═══ Document excerpt

# NAPA Starter Return



## nate456789 (Aug 11, 2009)

What ever you do don't buy from NAPA.
I put a starter on my Truck last Feb. 
Lifetime warranty new starter. It never sounded right to begin with. But it worked.
I even bought a pack of shims and tried playing with shims because it just sounded like junk.
The truck had only been started and ran maybe 10 to 15 times since I put it on and a few week ago it would not start. Solenoid would not kick is what I am thinking - Clean terminals etc. finally gave up.

I didn't really want to put that NAPA junk back on. This last time cost me around $700 in plowing hours. Burn me once - you wont burn me again.

I put an Autozone one on and it works great even sounds like the original one.

Tried to return the NAPA junk. The first time the guy couldn't find it in the system and said he couldn't return it. I said what does it matter it still looks like new and has your sticker and number and its a lifetime warranty. That guy says it was a 2 yr warranty. I said he was wrong. He said come back and talk to the manager . Guy was totally rude. Even told me to come behind the counter and look thru his computer to find my starter. Like I was lying to him about buying it there. I told him that was his job not mine and left.
Finally went back today and the manager was just as rude and was an A$$ about it too, but eventually gave me another starter.

Never in my life had so much problems returning a defective part. Autozone is no questions asked and so far knock on wood never had a failure. Atleast one that cost me money.
I will never buy anything from NAPA again. I know my $5k a year in parts and accessories is a drop in the bucket compared to some budgets but there are plenty of other retailers who will take my money and treat me a lot better. 
Seems like just about everything I buy from them doesn't last. Clutch fans, Starters and alternators. 

I would still like to send a note to someone at NAPA to let them know about how I was treated by their people but on the main site there is no contact info or a customer service 

Just shows you how much they really care.
Anybody else have NAPA problems?? 

Back in the day they might have been quality but they are junk now.
Thanks for letting me vent!


----------



## oman1999 (Sep 14, 2006)

══════

▸ **Direction A**
In the records, output the lines between the one holding "genus: Eumorpha" and the one holding "genus: Pilosella", inclusive, as a JSON list of strings with one string per line and blank lines omitted.
The records come from a different source than the forum thread.

═══ Stored records

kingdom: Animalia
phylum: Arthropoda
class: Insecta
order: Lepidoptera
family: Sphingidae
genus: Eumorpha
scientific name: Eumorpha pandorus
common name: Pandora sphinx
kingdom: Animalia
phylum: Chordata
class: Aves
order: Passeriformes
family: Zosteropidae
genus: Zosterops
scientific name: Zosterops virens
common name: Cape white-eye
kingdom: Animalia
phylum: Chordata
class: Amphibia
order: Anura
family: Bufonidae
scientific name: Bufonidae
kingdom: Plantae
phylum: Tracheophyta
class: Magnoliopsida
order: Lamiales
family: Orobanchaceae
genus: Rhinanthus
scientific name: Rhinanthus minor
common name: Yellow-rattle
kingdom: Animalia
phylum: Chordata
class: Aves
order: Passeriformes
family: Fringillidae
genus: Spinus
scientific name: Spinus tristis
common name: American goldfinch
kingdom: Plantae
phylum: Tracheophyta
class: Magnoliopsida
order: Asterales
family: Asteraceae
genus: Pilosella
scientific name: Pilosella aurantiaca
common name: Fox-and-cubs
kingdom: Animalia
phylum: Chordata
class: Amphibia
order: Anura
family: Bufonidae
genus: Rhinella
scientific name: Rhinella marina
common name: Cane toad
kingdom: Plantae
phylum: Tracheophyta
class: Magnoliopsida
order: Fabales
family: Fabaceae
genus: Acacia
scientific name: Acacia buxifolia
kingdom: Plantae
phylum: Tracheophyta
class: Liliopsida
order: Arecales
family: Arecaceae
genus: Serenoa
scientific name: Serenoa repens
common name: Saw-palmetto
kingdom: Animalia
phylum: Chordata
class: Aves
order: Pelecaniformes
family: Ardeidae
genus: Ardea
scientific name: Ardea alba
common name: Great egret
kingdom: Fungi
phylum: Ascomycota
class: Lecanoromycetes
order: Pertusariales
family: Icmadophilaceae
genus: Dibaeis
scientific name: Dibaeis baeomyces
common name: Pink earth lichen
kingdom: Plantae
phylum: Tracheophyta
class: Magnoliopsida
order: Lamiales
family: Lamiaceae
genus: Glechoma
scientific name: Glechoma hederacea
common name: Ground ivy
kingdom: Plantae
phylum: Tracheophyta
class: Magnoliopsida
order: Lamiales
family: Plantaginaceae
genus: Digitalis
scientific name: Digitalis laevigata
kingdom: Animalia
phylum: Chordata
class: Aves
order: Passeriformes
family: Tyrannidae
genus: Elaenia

══════

▸ **Direction B**
According to the forum thread, how much did the poster say the most recent starter failure cost in plowing hours?

▸ **Exercise solution A**
[
  "genus: Eumorpha",
  "scientific name: Eumorpha pandorus",
  "common name: Pandora sphinx",
  "kingdom: Animalia",
  "phylum: Chordata",
  "class: Aves",
  "order: Passeriformes",
  "family: Zosteropidae",
  "genus: Zosterops",
  "scientific name: Zosterops virens",
  "common name: Cape white-eye",
  "kingdom: Animalia",
  "phylum: Chordata",
  "class: Amphibia",
  "order: Anura",
  "family: Bufonidae",
  "scientific name: Bufonidae",
  "kingdom: Plantae",
  "phylum: Tracheophyta",
  "class: Magnoliopsida",
  "order: Lamiales",
  "family: Orobanchaceae",
  "genus: Rhinanthus",
  "scientific name: Rhinanthus minor",
  "common name: Yellow-rattle",
  "kingdom: Animalia",
  "phylum: Chordata",
  "class: Aves",
  "order: Passeriformes",
  "family: Fringillidae",
  "genus: Spinus",
  "scientific name: Spinus tristis",
  "common name: American goldfinch",
  "kingdom: Plantae",
  "phylum: Tracheophyta",
  "class: Magnoliopsida",
  "order: Asterales",
  "family: Asteraceae",
  "genus: Pilosella"
]

▸ **Exercise solution B**
Around $700.